● PROBLEM DETAILS
Leaving out every line that comes before the one containing "checks if the worker already exists", output the rest of the records exactly, the final line included.

--------------------------------------------------

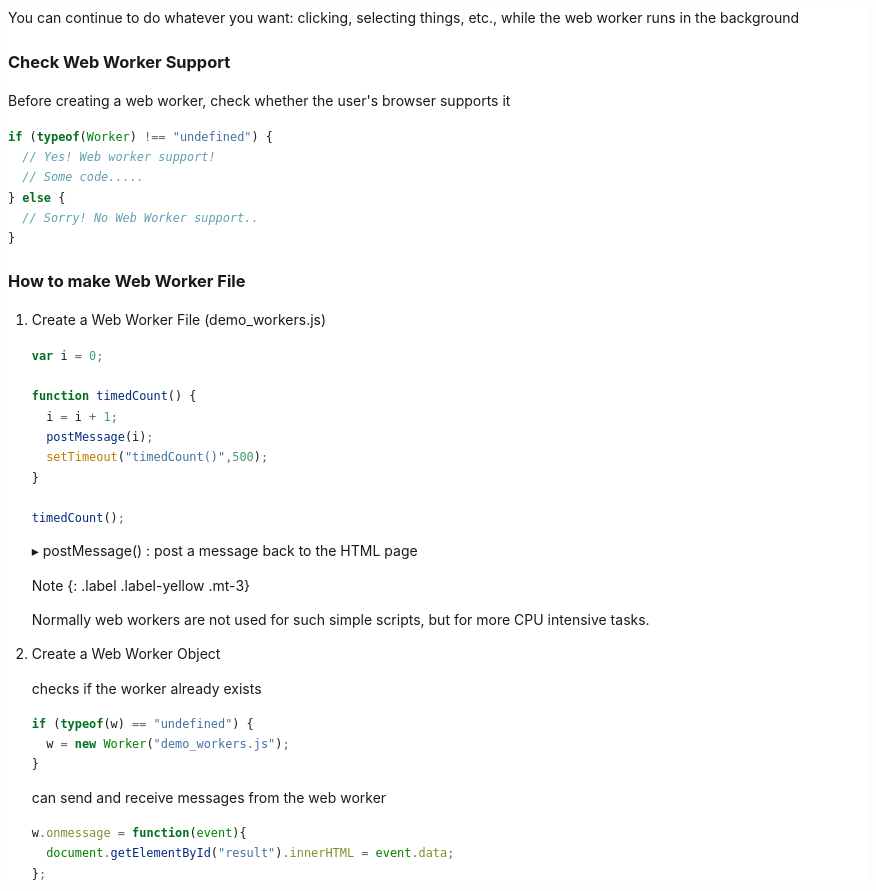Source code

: You can continue to do whatever you want: clicking, selecting things, etc., while the web worker runs in the background

### Check Web Worker Support

Before creating a web worker, check whether the user's browser supports it

```js
if (typeof(Worker) !== "undefined") {
  // Yes! Web worker support!
  // Some code.....
} else {
  // Sorry! No Web Worker support..
}
```

### How to make Web Worker File

1. Create a Web Worker File (demo_workers.js)

    ```js
    var i = 0;

    function timedCount() {
      i = i + 1;
      postMessage(i);
      setTimeout("timedCount()",500);
    }

    timedCount();
    ```
    
    &#9656; postMessage() : post a message back to the HTML page
    
    Note
    {: .label .label-yellow .mt-3}
    <div class="code-example" markdown="1">
    Normally web workers are not used for such simple scripts, but for more CPU intensive tasks.
    </div>

2. Create a Web Worker Object

    checks if the worker already exists
    
    ```js
    if (typeof(w) == "undefined") {
      w = new Worker("demo_workers.js");
    }
    ```

    can send and receive messages from the web worker
    
    ```js
    w.onmessage = function(event){
      document.getElementById("result").innerHTML = event.data;
    };
    ```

--------------------------------------------------

● RESPONSE TO THE TASK
    checks if the worker already exists
    
    ```js
    if (typeof(w) == "undefined") {
      w = new Worker("demo_workers.js");
    }
    ```

    can send and receive messages from the web worker
    
    ```js
    w.onmessage = function(event){
      document.getElementById("result").innerHTML = event.data;
    };
    ```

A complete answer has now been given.